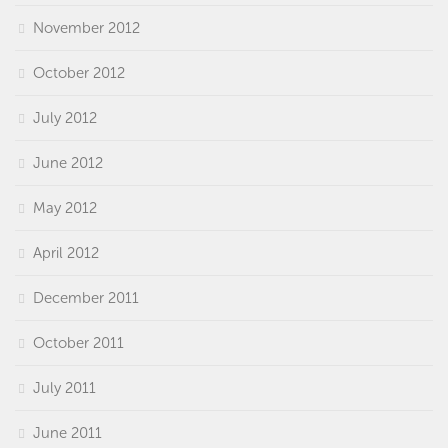
November 2012
October 2012
July 2012
June 2012
May 2012
April 2012
December 2011
October 2011
July 2011
June 2011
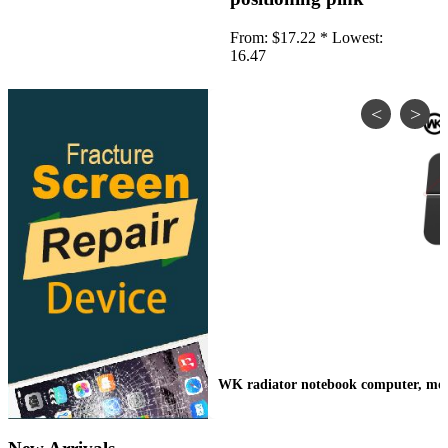
•
IP Cameras
From:
$17.22 *
Lowest:
•
Other
16.47
Server Accessories
•
Server Cover
•
Server fan
•
Server fan&Heatsink
•
Server Heatsink
Gift
•
Electronic Digital
•
Musical Instruments
•
Night Lights
•
Other
WK radiator notebook computer, mobil
Model machine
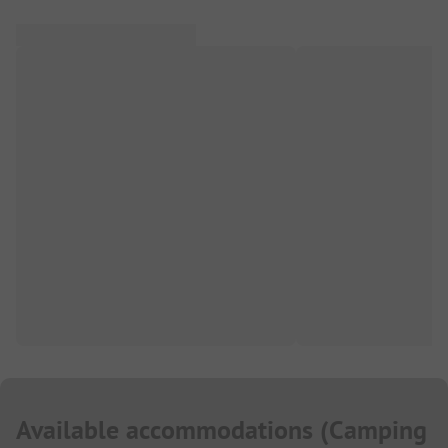
Available accommodations
(
Camping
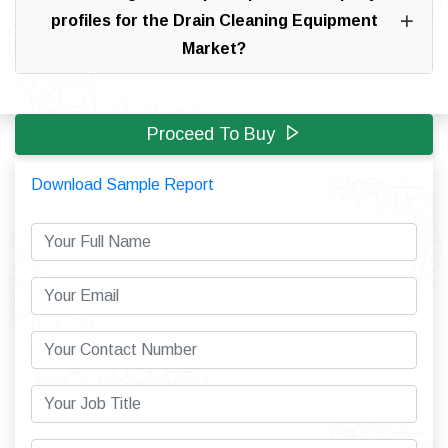
profiles for the Drain Cleaning Equipment
Market?
Proceed To Buy
Download Sample Report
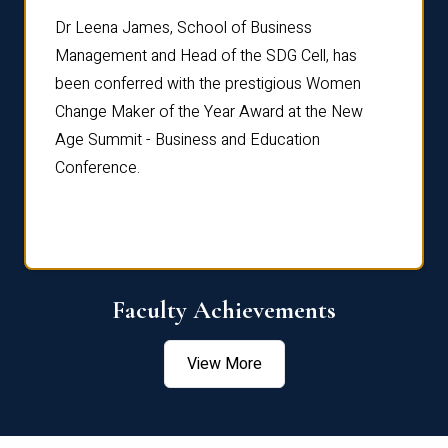
rdre
Dr. Fr
Dr Leena James, School of Business
Distin
Management and Head of the SDG Cell, has
ami
Annual
been conferred with the prestigious Women
Reflec
Change Maker of the Year Award at the New
Age Summit - Business and Education
Conference.
Faculty Achievements
View More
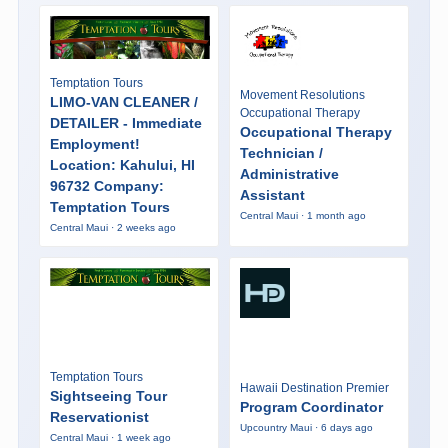
Temptation Tours
Movement Resolutions
LIMO-VAN CLEANER /
Occupational Therapy
DETAILER - Immediate
Occupational Therapy
Employment!
Technician /
Location: Kahului, HI
Administrative
96732 Company:
Assistant
Temptation Tours
Central Maui · 1 month ago
Central Maui · 2 weeks ago
Temptation Tours
Hawaii Destination Premier
Sightseeing Tour
Program Coordinator
Reservationist
Upcountry Maui · 6 days ago
Central Maui · 1 week ago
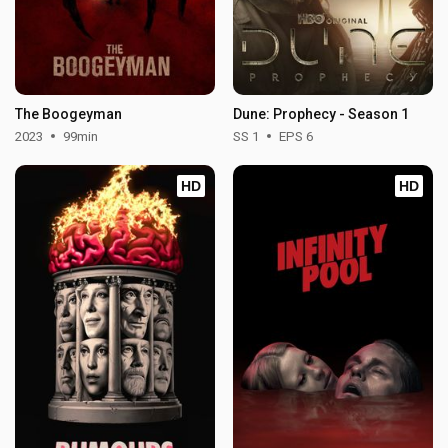
The Boogeyman
Dune: Prophecy - Season 1
2023
99min
SS 1
EPS 6
HD
HD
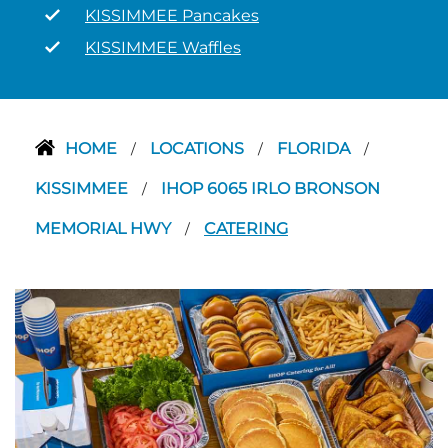
KISSIMMEE Pancakes
KISSIMMEE Waffles
HOME
LOCATIONS
FLORIDA
/
/
/
KISSIMMEE
IHOP 6065 IRLO BRONSON
/
MEMORIAL HWY
CATERING
/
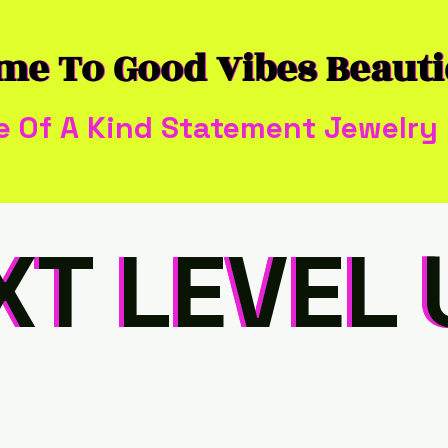
me To Good Vibes Beaut
me To Good Vibes Beaut
e Of A Kind Statement Jewelry
XT LEVEL 
XT LEVEL 
XT LEVEL 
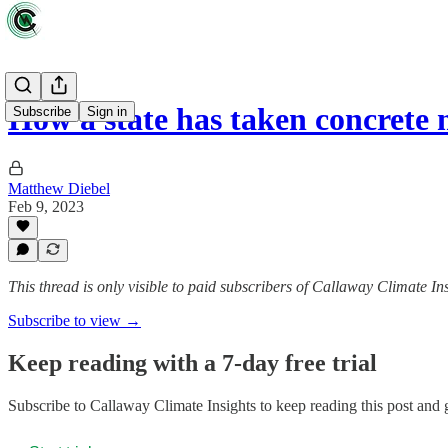
How a state has taken concrete
Subscribe
Sign in
Matthew Diebel
Feb 9, 2023
This thread is only visible to paid subscribers of Callaway Climate In
Subscribe to view →
Keep reading with a 7-day free trial
Subscribe to
Callaway Climate Insights
to keep reading this post and g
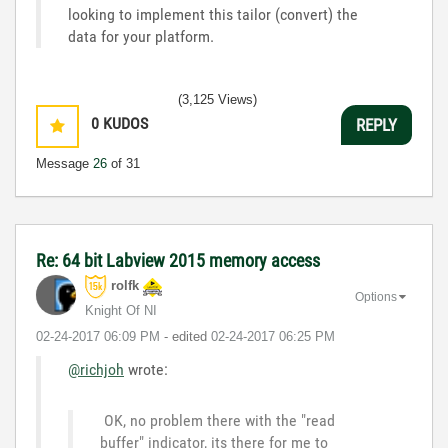
looking to implement this tailor (convert) the
data for your platform.
(3,125 Views)
0
KUDOS
REPLY
Message
26
of 31
Re: 64 bit Labview 2015 memory access
rolfk
Options
Knight Of NI
‎02-24-2017
06:09 PM
- edited
‎02-24-2017
06:25 PM
@richjoh
wrote:
OK, no problem there with the "read
buffer" indicator, its there for me to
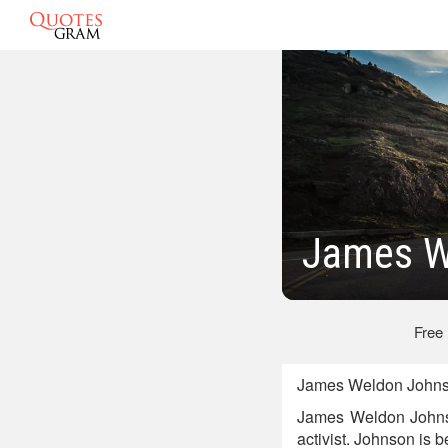
James W
Free
James Weldon Johnso
James Weldon Johnson
activist. Johnson is 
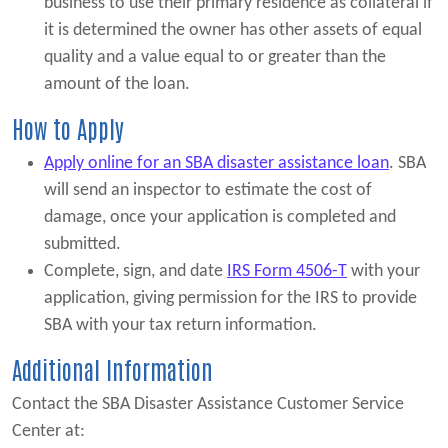
business to use their primary residence as collateral if
it is determined the owner has other assets of equal
quality and a value equal to or greater than the
amount of the loan.
How to Apply
Apply online for an SBA disaster assistance loan
. SBA
will send an inspector to estimate the cost of
damage, once your application is completed and
submitted.
Complete, sign, and date
IRS Form 4506-T
with your
application, giving permission for the IRS to provide
SBA with your tax return information.
Additional Information
Contact the SBA Disaster Assistance Customer Service
Center at:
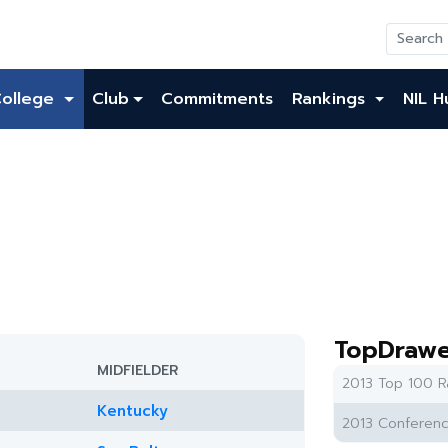
College
Club
Commitments
Rankings
NIL H
TopDrawe
MIDFIELDER
2013 Top 100 R
Kentucky
2013 Conferenc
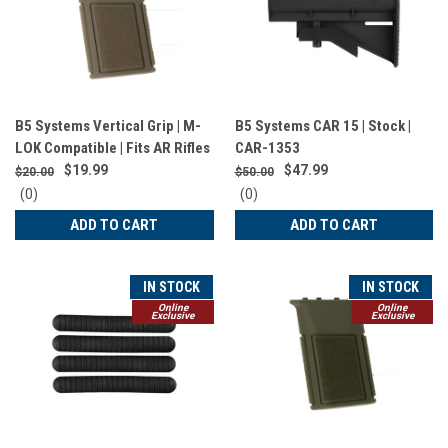
B5 Systems Vertical Grip | M-
B5 Systems CAR 15 | Stock |
LOK Compatible | Fits AR Rifles
CAR-1353
| Matte Finish | Flat Dark Earth |
$19.99
$47.99
$20.00
$50.00
VFG-1572
0
0
(0)
(0)
star
star
ADD TO CART
ADD TO CART
rating
rating
IN STOCK
IN STOCK
Online
Online
Exclusive
Exclusive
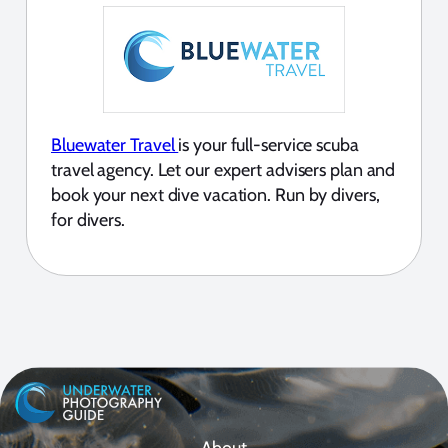
Bluewater Travel
is your full-service scuba
travel agency. Let our expert advisers plan and
book your next dive vacation. Run by divers,
for divers.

-------

> **WORK REQUEST**
Every entry above needs to be duplicated exactly, without its images.

> **EXERCISE ANSWER**
November 2012
October 2012
July 2012
June 2012
May 2012
April 2012
December 2011
October 2011
July 2011
June 2011
•
IP Cameras
From:
$17.22 *
Lowest:
•
Other
16.47
Server Accessories
•
Server Cover
•
Server fan
•
Server fan&Heatsink
•
Server Heatsink
Gift
•
Electronic Digital
•
Musical Instruments
•
Night Lights
•
Other
WK radiator notebook computer, mobil
Model machine
Available accommodations
(
Camping
profiles for the Drain Cleaning Equipment
Market?
Proceed To Buy
Download Sample Report
rdre
Dr. Fr
Dr Leena James, School of Business
Distin
Management and Head of the SDG Cell, has
ami
Annual
been conferred with the prestigious Women
Reflec
Change Maker of the Year Award at the New
Age Summit - Business and Education
Conference.
Faculty Achievements
View More
Temptation Tours
Movement Resolutions
LIMO-VAN CLEANER /
Occupational Therapy
DETAILER - Immediate
Occupational Therapy
Employment!
Technician /
Location: Kahului, HI
Administrative
96732 Company:
Assistant
Temptation Tours
Central Maui · 1 month ago
Central Maui · 2 weeks ago
Temptation Tours
Hawaii Destination Premier
Sightseeing Tour
Program Coordinator
Reservationist
Upcountry Maui · 6 days ago
Central Maui · 1 week ago
The Boogeyman
Dune: Prophecy - Season 1
2023
99min
SS 1
EPS 6
HD
HD
KISSIMMEE Pancakes
KISSIMMEE Waffles
HOME
LOCATIONS
FLORIDA
/
/
/
KISSIMMEE
IHOP 6065 IRLO BRONSON
/
MEMORIAL HWY
CATERING
/
me To Good Vibes Beaut
me To Good Vibes Beaut
e Of A Kind Statement Jewelry
XT LEVEL 
XT LEVEL 
XT LEVEL 
How a state has taken concrete
Subscribe
Sign in
Matthew Diebel
Feb 9, 2023
This thread is only visible to paid subscribers of Callaway Climate In
Subscribe to view →
Keep reading with a 7-day free trial
Subscribe to
Callaway Climate Insights
to keep reading this post and g
looking to implement this tailor (convert) the
data for your platform.
(3,125 Views)
0
KUDOS
REPLY
Message
26
of 31
Re: 64 bit Labview 2015 memory access
rolfk
Options
Knight Of NI
‎02-24-2017
06:09 PM
- edited
‎02-24-2017
06:25 PM
@richjoh
wrote:
OK, no problem there with the "read
buffer" indicator, its there for me to
James W
Free
James Weldon Johnso
James Weldon Johnson
activist. Johnson is 
business to use their primary residence as collateral if
it is determined the owner has other assets of equal
quality and a value equal to or greater than the
amount of the loan.
How to Apply
Apply online for an SBA disaster assistance loan
. SBA
will send an inspector to estimate the cost of
damage, once your application is completed and
submitted.
Complete, sign, and date
IRS Form 4506-T
with your
application, giving permission for the IRS to provide
SBA with your tax return information.
Additional Information
Contact the SBA Disaster Assistance Customer Service
Center at:
College
Club
Commitments
Rankings
NIL H
TopDrawe
MIDFIELDER
2013 Top 100 R
Kentucky
2013 Conferenc
B5 Systems Vertical Grip | M-
B5 Systems CAR 15 | Stock |
LOK Compatible | Fits AR Rifles
CAR-1353
| Matte Finish | Flat Dark Earth |
$19.99
$47.99
$20.00
$50.00
VFG-1572
0
0
(0)
(0)
star
star
ADD TO CART
ADD TO CART
rating
rating
IN STOCK
IN STOCK
Online
Online
Exclusive
Exclusive
Bluewater Travel
is your full-service scuba
travel agency. Let our expert advisers plan and
book your next dive vacation. Run by divers,
for divers.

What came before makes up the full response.